Stored data entries:

------------------------------------------------

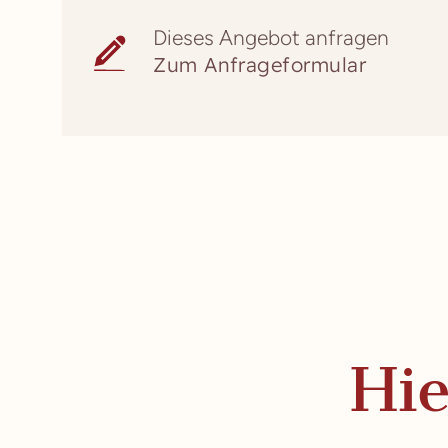
Dieses Angebot anfragen
Zum Anfrageformular
Hi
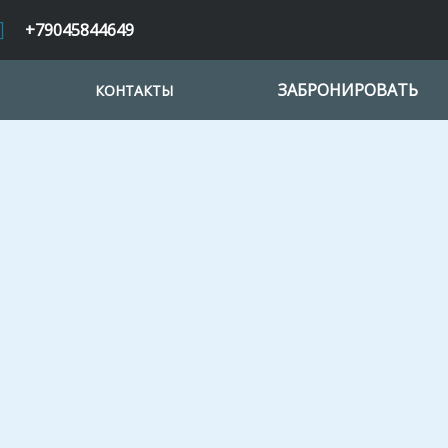
+79045844649
ЗАБРОНИРОВАТЬ
КОНТАКТЫ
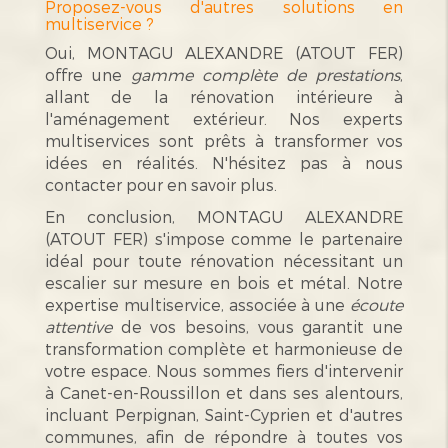
Proposez-vous d'autres solutions en
multiservice ?
Oui, MONTAGU ALEXANDRE (ATOUT FER)
offre une
gamme complète de prestations
,
allant de la rénovation intérieure à
l'aménagement extérieur. Nos experts
multiservices sont prêts à transformer vos
idées en réalités. N'hésitez pas à nous
contacter pour en savoir plus.
En conclusion, MONTAGU ALEXANDRE
(ATOUT FER) s'impose comme le partenaire
idéal pour toute rénovation nécessitant un
escalier sur mesure en bois et métal. Notre
expertise multiservice, associée à une
écoute
attentive
de vos besoins, vous garantit une
transformation complète et harmonieuse de
votre espace. Nous sommes fiers d'intervenir
à Canet-en-Roussillon et dans ses alentours,
incluant Perpignan, Saint-Cyprien et d'autres
communes, afin de répondre à toutes vos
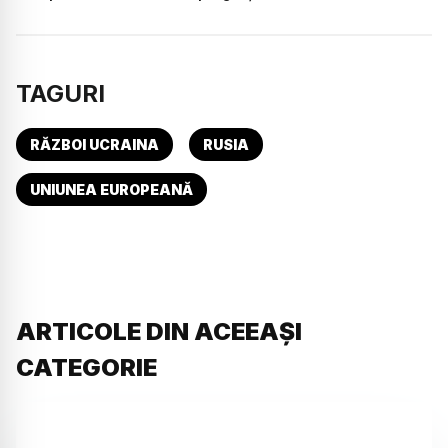
TAGURI
RĂZBOI UCRAINA
RUSIA
UNIUNEA EUROPEANĂ
ARTICOLE DIN ACEEAȘI
CATEGORIE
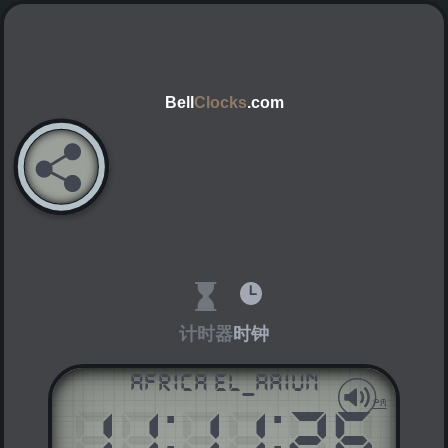
Bell
Clocks
.com
计时器
时钟
Africa El_Aaiun
11
:
11
:
26
AM
PM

------------------------------------------------

Set the records down again exactly as given, and leave the pictures out.

Dieses Angebot anfragen
Zum Anfrageformular
Hi
+79045844649
ЗАБРОНИРОВАТЬ
КОНТАКТЫ
Proposez-vous d'autres solutions en
multiservice ?
Oui, MONTAGU ALEXANDRE (ATOUT FER)
offre une
gamme complète de prestations
,
allant de la rénovation intérieure à
l'aménagement extérieur. Nos experts
multiservices sont prêts à transformer vos
idées en réalités. N'hésitez pas à nous
contacter pour en savoir plus.
En conclusion, MONTAGU ALEXANDRE
(ATOUT FER) s'impose comme le partenaire
idéal pour toute rénovation nécessitant un
escalier sur mesure en bois et métal. Notre
expertise multiservice, associée à une
écoute
attentive
de vos besoins, vous garantit une
transformation complète et harmonieuse de
votre espace. Nous sommes fiers d'intervenir
à Canet-en-Roussillon et dans ses alentours,
incluant Perpignan, Saint-Cyprien et d'autres
communes, afin de répondre à toutes vos
TAGURI
RĂZBOI UCRAINA
RUSIA
UNIUNEA EUROPEANĂ
ARTICOLE DIN ACEEAȘI
CATEGORIE
Bell
Clocks
.com
计时器
时钟
Africa El_Aaiun
11
:
11
:
26
AM
PM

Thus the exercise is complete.